**DIRECTIVE**
Among the lines below, keep only those from the one containing "Dominique de Villepin" through the one containing "different backpropagation algorithms‖ Energy", and reproduce them exactly.

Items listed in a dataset
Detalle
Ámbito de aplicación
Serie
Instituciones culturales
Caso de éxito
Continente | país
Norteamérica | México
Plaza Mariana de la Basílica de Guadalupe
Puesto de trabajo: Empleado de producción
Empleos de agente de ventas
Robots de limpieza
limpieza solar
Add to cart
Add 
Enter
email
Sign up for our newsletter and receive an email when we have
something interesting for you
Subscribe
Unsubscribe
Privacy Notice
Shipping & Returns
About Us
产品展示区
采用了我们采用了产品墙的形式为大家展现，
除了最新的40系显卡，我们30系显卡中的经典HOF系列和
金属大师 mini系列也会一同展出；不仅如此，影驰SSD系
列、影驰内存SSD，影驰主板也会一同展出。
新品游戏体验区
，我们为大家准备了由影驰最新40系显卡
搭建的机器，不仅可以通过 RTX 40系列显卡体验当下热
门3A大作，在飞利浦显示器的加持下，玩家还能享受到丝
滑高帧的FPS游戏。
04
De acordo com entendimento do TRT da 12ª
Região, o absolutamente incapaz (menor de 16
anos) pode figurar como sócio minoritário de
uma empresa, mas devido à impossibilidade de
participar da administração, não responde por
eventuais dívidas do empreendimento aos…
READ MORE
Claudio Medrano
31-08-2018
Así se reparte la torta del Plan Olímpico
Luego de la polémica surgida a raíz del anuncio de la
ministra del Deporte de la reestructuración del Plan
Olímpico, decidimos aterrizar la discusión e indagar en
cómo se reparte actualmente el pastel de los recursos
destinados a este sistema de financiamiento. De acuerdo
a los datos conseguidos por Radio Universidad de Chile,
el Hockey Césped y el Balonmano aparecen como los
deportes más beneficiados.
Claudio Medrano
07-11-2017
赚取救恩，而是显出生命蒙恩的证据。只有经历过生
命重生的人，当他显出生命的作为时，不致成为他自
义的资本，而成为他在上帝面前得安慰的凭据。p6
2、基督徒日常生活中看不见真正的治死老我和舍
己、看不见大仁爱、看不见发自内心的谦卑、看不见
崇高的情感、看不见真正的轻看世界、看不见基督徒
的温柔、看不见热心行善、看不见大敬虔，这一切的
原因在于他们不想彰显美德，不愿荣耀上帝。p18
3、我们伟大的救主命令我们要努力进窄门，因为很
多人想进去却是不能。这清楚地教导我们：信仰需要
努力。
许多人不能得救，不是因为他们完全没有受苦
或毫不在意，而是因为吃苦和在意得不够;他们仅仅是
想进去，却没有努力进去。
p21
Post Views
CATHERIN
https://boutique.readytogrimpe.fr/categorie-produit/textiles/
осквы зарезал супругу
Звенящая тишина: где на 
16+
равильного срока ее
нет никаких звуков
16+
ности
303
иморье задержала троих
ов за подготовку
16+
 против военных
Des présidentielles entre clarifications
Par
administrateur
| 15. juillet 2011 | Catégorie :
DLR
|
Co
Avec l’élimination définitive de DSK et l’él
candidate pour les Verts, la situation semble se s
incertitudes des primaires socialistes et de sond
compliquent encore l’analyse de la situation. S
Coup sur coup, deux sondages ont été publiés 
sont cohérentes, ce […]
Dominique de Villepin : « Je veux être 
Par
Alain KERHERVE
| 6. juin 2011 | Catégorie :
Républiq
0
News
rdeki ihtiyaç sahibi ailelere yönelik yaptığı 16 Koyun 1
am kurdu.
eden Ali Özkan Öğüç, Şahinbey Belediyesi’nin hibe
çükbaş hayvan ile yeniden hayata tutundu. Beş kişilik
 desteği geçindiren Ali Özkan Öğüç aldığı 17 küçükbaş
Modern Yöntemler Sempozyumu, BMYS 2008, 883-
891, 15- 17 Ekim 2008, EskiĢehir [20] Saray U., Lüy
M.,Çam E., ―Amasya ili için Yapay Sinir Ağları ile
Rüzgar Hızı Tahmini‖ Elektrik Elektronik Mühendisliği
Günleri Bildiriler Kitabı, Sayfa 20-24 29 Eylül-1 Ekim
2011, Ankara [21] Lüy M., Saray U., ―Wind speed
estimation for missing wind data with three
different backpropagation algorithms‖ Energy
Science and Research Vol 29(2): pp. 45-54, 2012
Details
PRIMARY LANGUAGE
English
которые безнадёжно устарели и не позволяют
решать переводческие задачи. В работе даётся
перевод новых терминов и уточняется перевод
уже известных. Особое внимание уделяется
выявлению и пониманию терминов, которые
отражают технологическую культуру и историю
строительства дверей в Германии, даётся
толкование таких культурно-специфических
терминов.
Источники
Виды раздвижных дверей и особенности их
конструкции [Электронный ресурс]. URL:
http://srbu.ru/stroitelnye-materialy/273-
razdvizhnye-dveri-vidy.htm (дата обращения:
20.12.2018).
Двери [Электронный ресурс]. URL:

**EXERCISE ANSWER**
Dominique de Villepin : « Je veux être 
Par
Alain KERHERVE
| 6. juin 2011 | Catégorie :
Républiq
0
News
rdeki ihtiyaç sahibi ailelere yönelik yaptığı 16 Koyun 1
am kurdu.
eden Ali Özkan Öğüç, Şahinbey Belediyesi’nin hibe
çükbaş hayvan ile yeniden hayata tutundu. Beş kişilik
 desteği geçindiren Ali Özkan Öğüç aldığı 17 küçükbaş
Modern Yöntemler Sempozyumu, BMYS 2008, 883-
891, 15- 17 Ekim 2008, EskiĢehir [20] Saray U., Lüy
M.,Çam E., ―Amasya ili için Yapay Sinir Ağları ile
Rüzgar Hızı Tahmini‖ Elektrik Elektronik Mühendisliği
Günleri Bildiriler Kitabı, Sayfa 20-24 29 Eylül-1 Ekim
2011, Ankara [21] Lüy M., Saray U., ―Wind speed
estimation for missing wind data with three
different backpropagation algorithms‖ Energy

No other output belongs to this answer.